Three senators don’t outnumber 33 after all.
After burying a piece of legislation since February, Senate Majority Leader Peter Wirth and two colleagues abruptly reversed course.
All it took was 700 words that started on the front page.
Wirth, D-Santa Fe, was the subject of my column Monday. It detailed how he made a backroom deal to rescind a proposal the Senate approved 36-0.
The measure, Senate Memorial 30, asked the staff of the Legislative Finance Committee to investigate the growth of administrative spending in public schools. It also requested the staff to draft a proposed law by Nov. 1 that would cap spending on school administrations and increase funding for classrooms.
Wirth voted for the memorial, but soon after he maneuvered to derail it. He was influenced by Sen. Bill Soules, D-Las Cruces, chairman of the Education Committee.
A retired school principal, Soules also voted for the memorial publicly, only to complain about it in private.
The memorial’s sponsor, Democratic Sen. Bobby Gonzales of Ranchos de Taos, said he and Wirth agreed to rescind the legislation in deference to Soules.
Wirth was at his worst in making that decision. He reacted to one member’s belated bellyaching instead of the overwhelming will of the Senate.
Wirth redeemed himself Monday by resurrecting Senate Memorial 30. An enrolled and engrossed copy, signed by the lieutenant governor and chief clerk of the Senate, at last is bound for a place in the state record.
“This is something we can learn from. We’re moving forward,” Wirth said of his new position.
The controversy Wirth ignited was an odd one. He knew Soules declined to publicly argue against the memorial during Senate debate. Instead Soules voted for it, only to lodge his closed-door protest.
Plenty of doubt existed as to whether Wirth and Gonzales had authority to block legislation that had passed the Senate in overwhelming fashion.
Lt. Gov. Howie Morales, a Democrat who presides over the Senate, said the two senators could not by themselves overturn the memorial’s passage.
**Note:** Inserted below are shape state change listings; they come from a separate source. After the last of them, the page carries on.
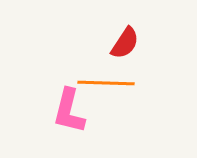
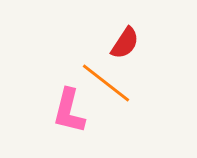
orange line: rotated 36 degrees clockwise
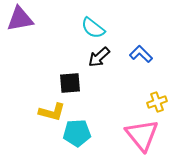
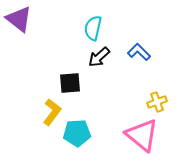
purple triangle: moved 1 px left; rotated 48 degrees clockwise
cyan semicircle: rotated 65 degrees clockwise
blue L-shape: moved 2 px left, 2 px up
yellow L-shape: rotated 68 degrees counterclockwise
pink triangle: rotated 12 degrees counterclockwise
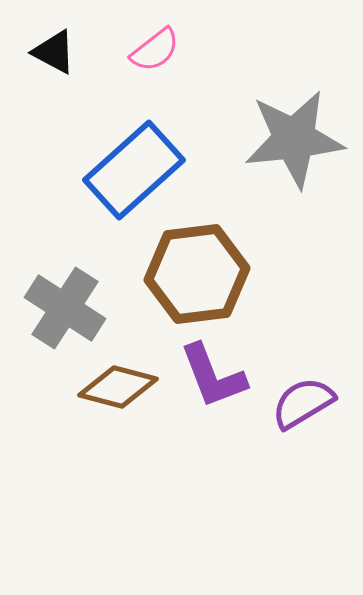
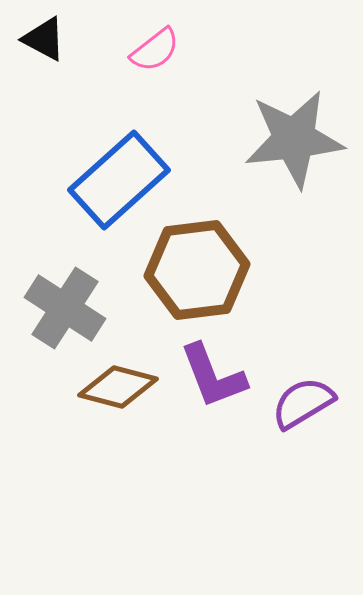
black triangle: moved 10 px left, 13 px up
blue rectangle: moved 15 px left, 10 px down
brown hexagon: moved 4 px up
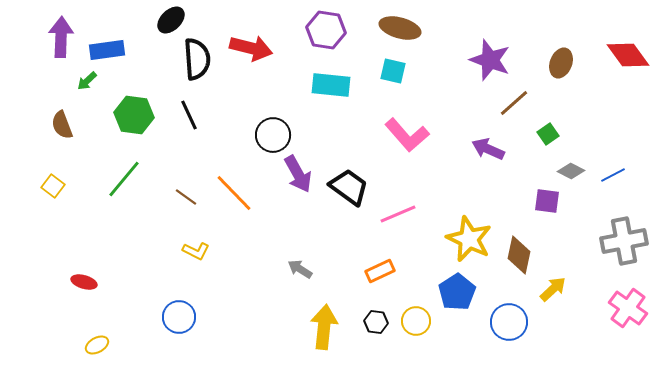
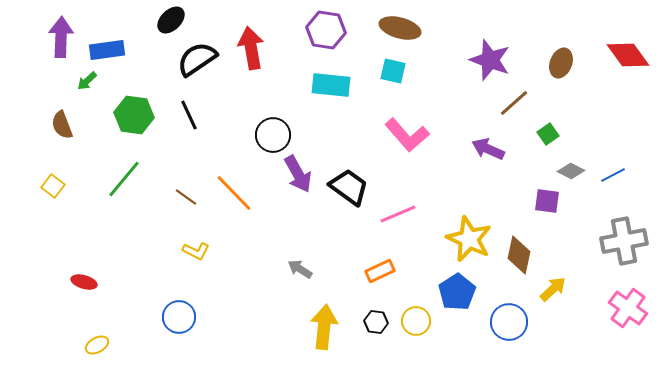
red arrow at (251, 48): rotated 114 degrees counterclockwise
black semicircle at (197, 59): rotated 120 degrees counterclockwise
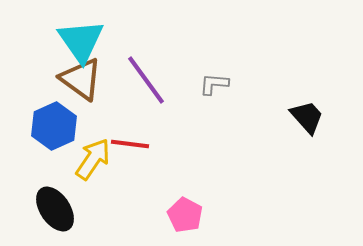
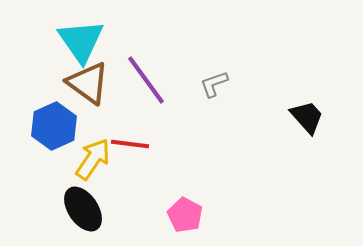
brown triangle: moved 7 px right, 4 px down
gray L-shape: rotated 24 degrees counterclockwise
black ellipse: moved 28 px right
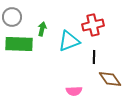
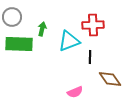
red cross: rotated 10 degrees clockwise
black line: moved 4 px left
pink semicircle: moved 1 px right, 1 px down; rotated 21 degrees counterclockwise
Morales said the full Senate would have to be consulted to undo a binding decision.
All of this put Wirth in a bad spot. He and most Democrats didn’t appreciate former Republican President Donald Trump trying to upend democracy by fabricating claims Democrats stole the 2020 presidential election. In turn, Wirth faced criticism he sidestepped democracy by deciding three senators could huddle after a vote and overrule 33 others.
The memorial was approved on the last full day of the monthlong legislative session. Soules was irked because the proposal was not heard first in his Education Committee, a circumstance that might mean something to insiders but carried no weight with the public.
What’s important is every senator who showed up to vote supported a staff examination of whether school administration costs are out of line.
Gonzales now suggests expanding the scope of the memorial. He sent a letter to Soules stating the staff of another agency, the Legislative Education Study Committee, should also examine classroom and administrative spending.
Gonzales stated his case for reform in the first sentence of his memorial: “The Legislative Finance Committee informed the Legislature that, between 2007 and 2019, central and general administration spending by school districts and charter schools grew by 55 percent while spending on instruction and student support grew by 20 percent.”
In a recent interview, Gonzales said he’d grown wary of the very statistics he cited. For instance, aggregated record-keeping on different expenses might create a deceptive view of growth in administration, he said.
Stan Rounds, executive director of the New Mexico School Superintendents Association, opposes a cap on administrative spending. He says many administrative costs cannot be reined in.
“A large contributor of higher administrative expenses is from regulatory impositions by the federal and state governments,” Rounds said.
Formerly the school superintendent in Las Cruces, Rounds said he once cut administrative spending by 12 percent in a year but had to add back 8 percent to comply with a new round of mandates.
Think New Mexico, a public policy organization, is pressing hardest for controls on administrative spending. Its executive director, Fred Nathan, points to one study showing high-performing school districts in New Mexico, Texas, Arkansas and Louisiana spent a greater percentage on classrooms than on administration.
Nathan covets the cap. He might get nothing more than another study.
It’s a start. Democracy at last is served.